- _WHAT THIS TASK INVOLVES_:
Copy every entry word for word. Skip the pictures.
↓
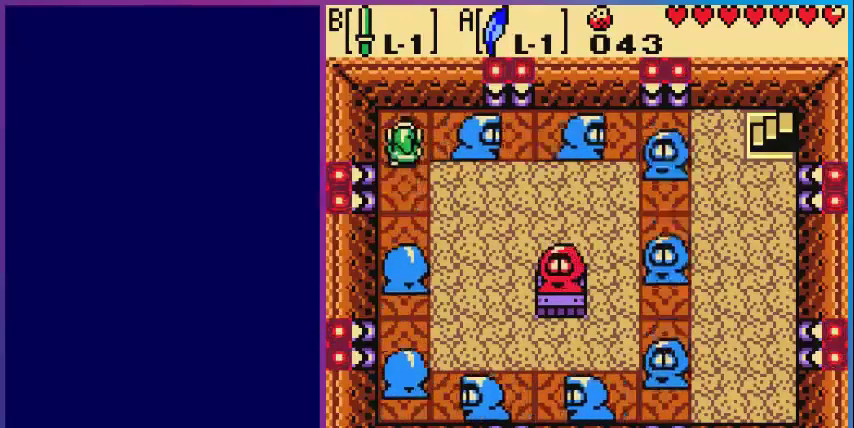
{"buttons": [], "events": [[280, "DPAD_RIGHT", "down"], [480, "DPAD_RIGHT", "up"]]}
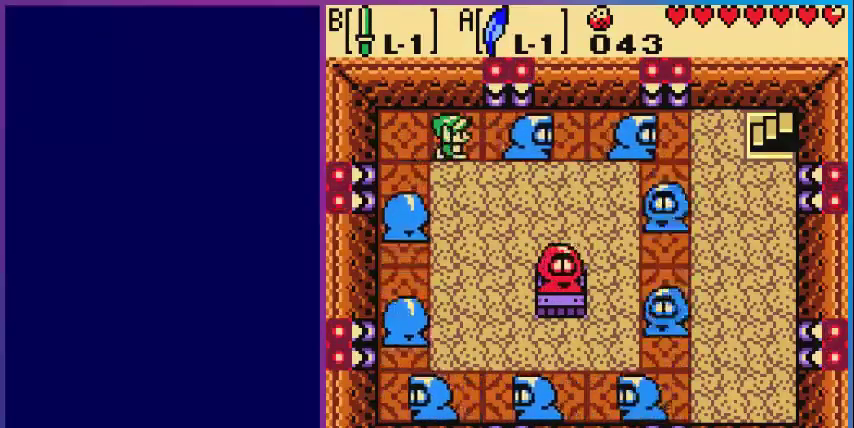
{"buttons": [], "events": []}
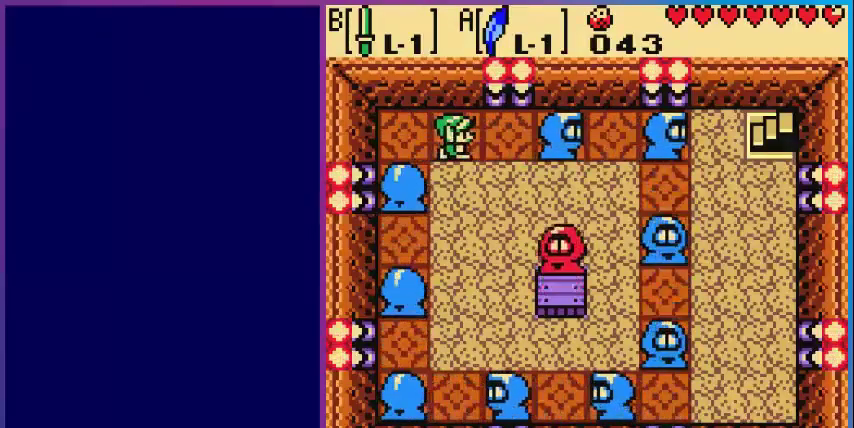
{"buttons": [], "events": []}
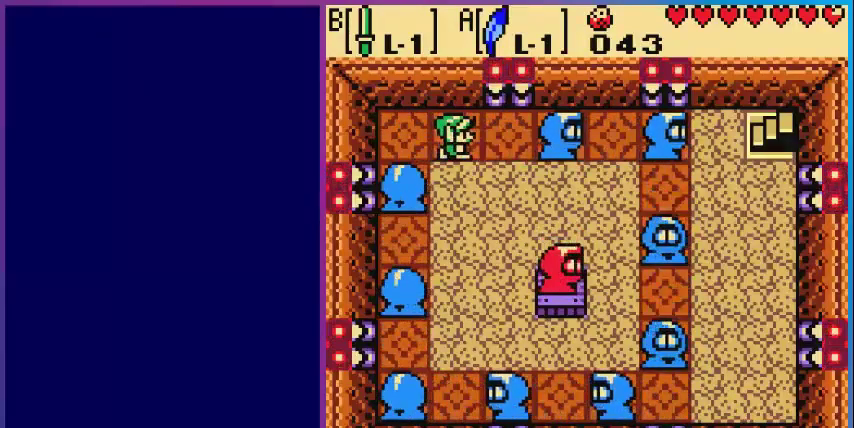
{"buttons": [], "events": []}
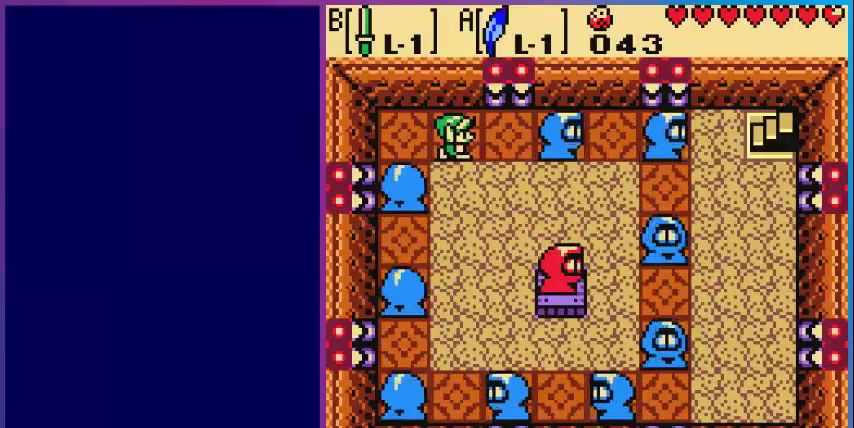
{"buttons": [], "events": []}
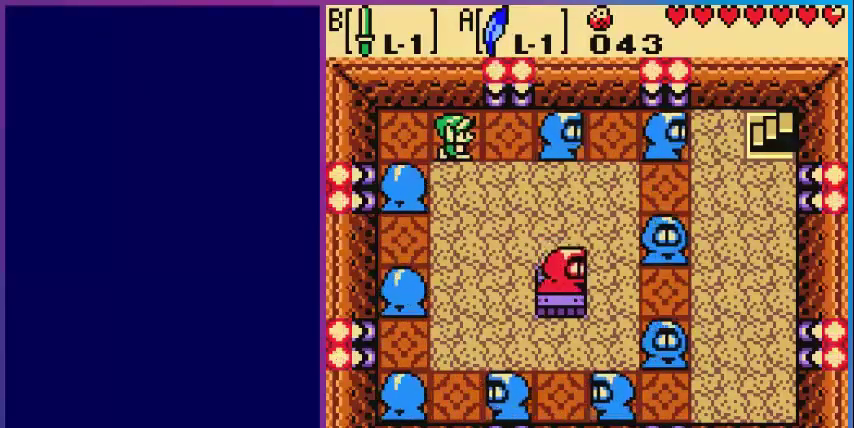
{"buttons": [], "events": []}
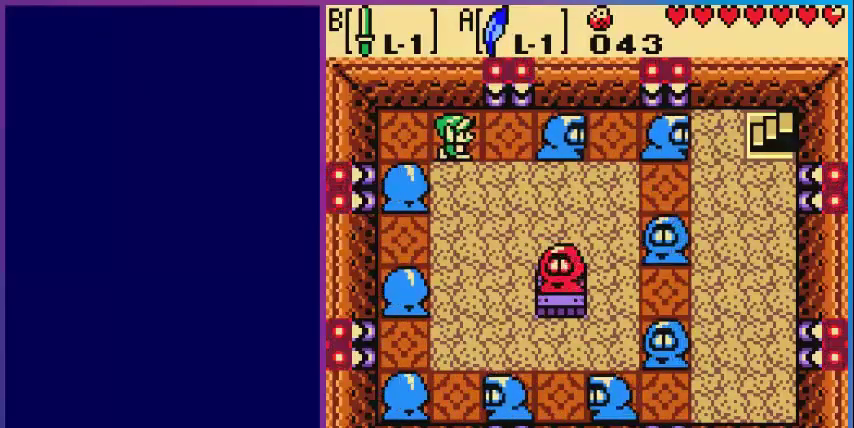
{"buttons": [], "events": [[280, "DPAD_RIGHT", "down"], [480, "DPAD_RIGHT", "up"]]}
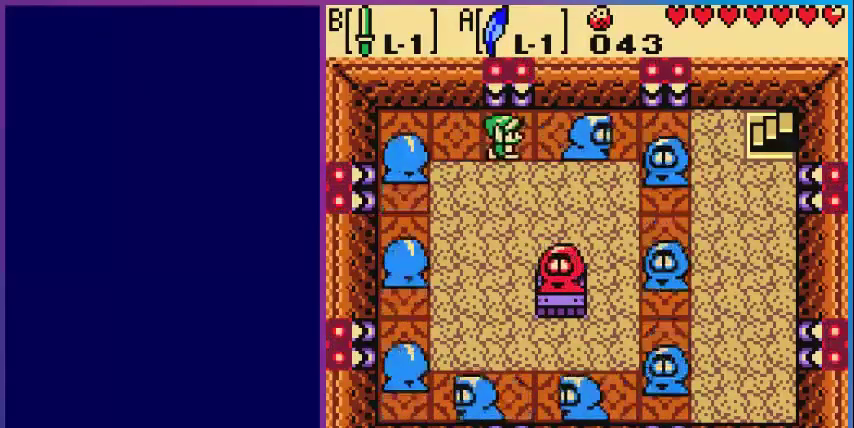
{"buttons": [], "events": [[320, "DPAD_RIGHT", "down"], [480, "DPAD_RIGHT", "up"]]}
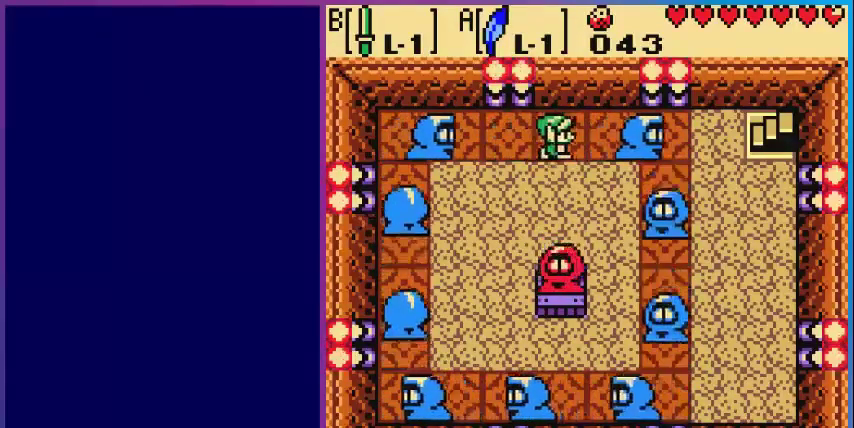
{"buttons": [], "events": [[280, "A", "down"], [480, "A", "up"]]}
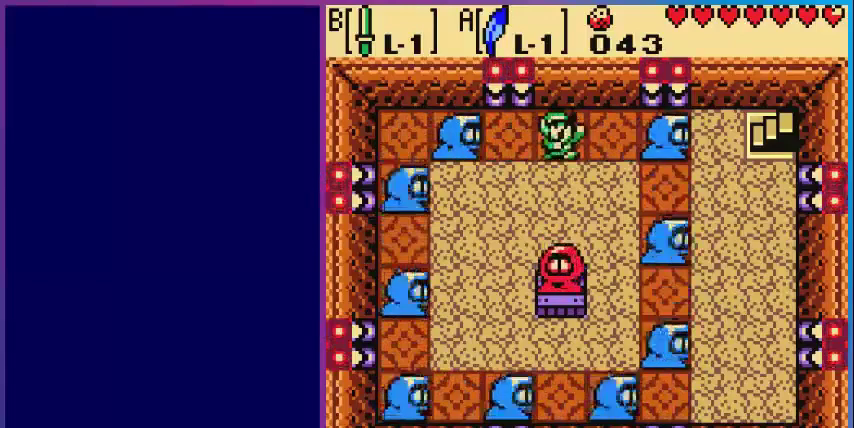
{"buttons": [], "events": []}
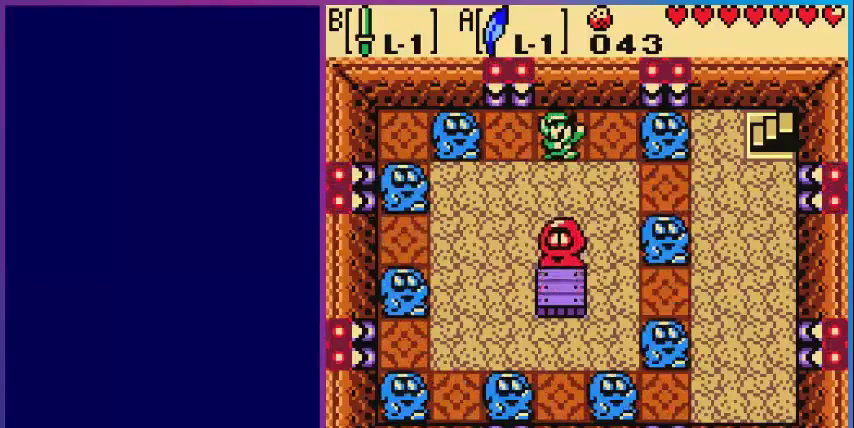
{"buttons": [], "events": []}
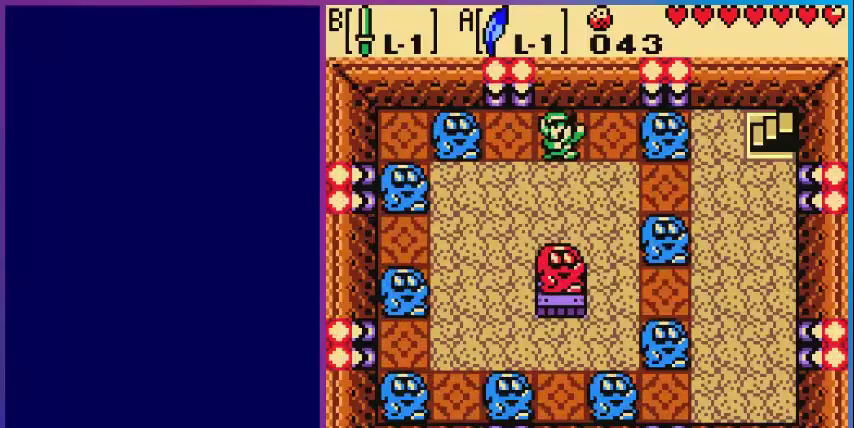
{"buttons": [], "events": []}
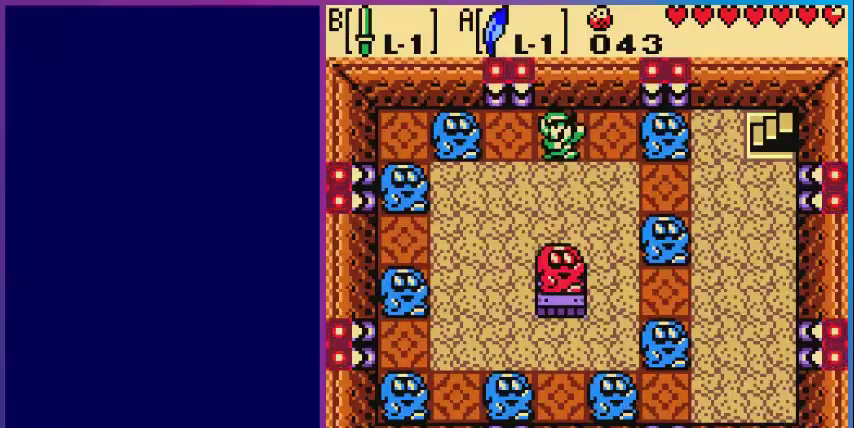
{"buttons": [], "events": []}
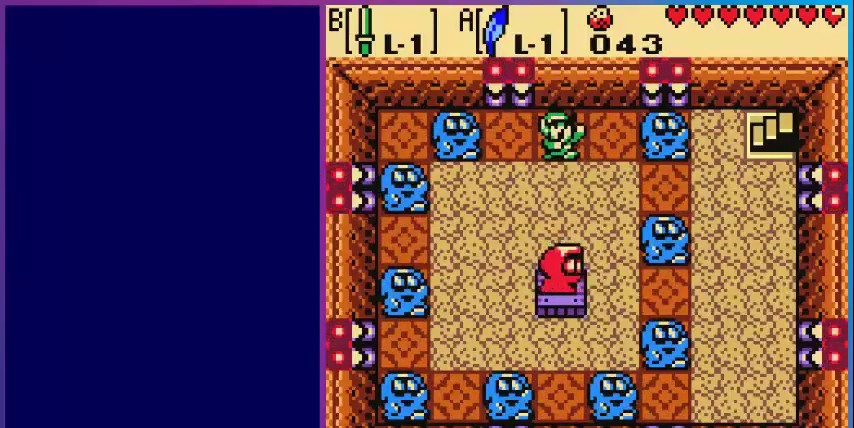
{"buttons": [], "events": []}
↑
- _COMPLETED EXERCISE_:
{"buttons": [], "events": [[280, "DPAD_RIGHT", "down"], [480, "DPAD_RIGHT", "up"]]}
{"buttons": [], "events": []}
{"buttons": [], "events": []}
{"buttons": [], "events": []}
{"buttons": [], "events": []}
{"buttons": [], "events": []}
{"buttons": [], "events": [[280, "DPAD_RIGHT", "down"], [480, "DPAD_RIGHT", "up"]]}
{"buttons": [], "events": [[320, "DPAD_RIGHT", "down"], [480, "DPAD_RIGHT", "up"]]}
{"buttons": [], "events": [[280, "A", "down"], [480, "A", "up"]]}
{"buttons": [], "events": []}
{"buttons": [], "events": []}
{"buttons": [], "events": []}
{"buttons": [], "events": []}
{"buttons": [], "events": []}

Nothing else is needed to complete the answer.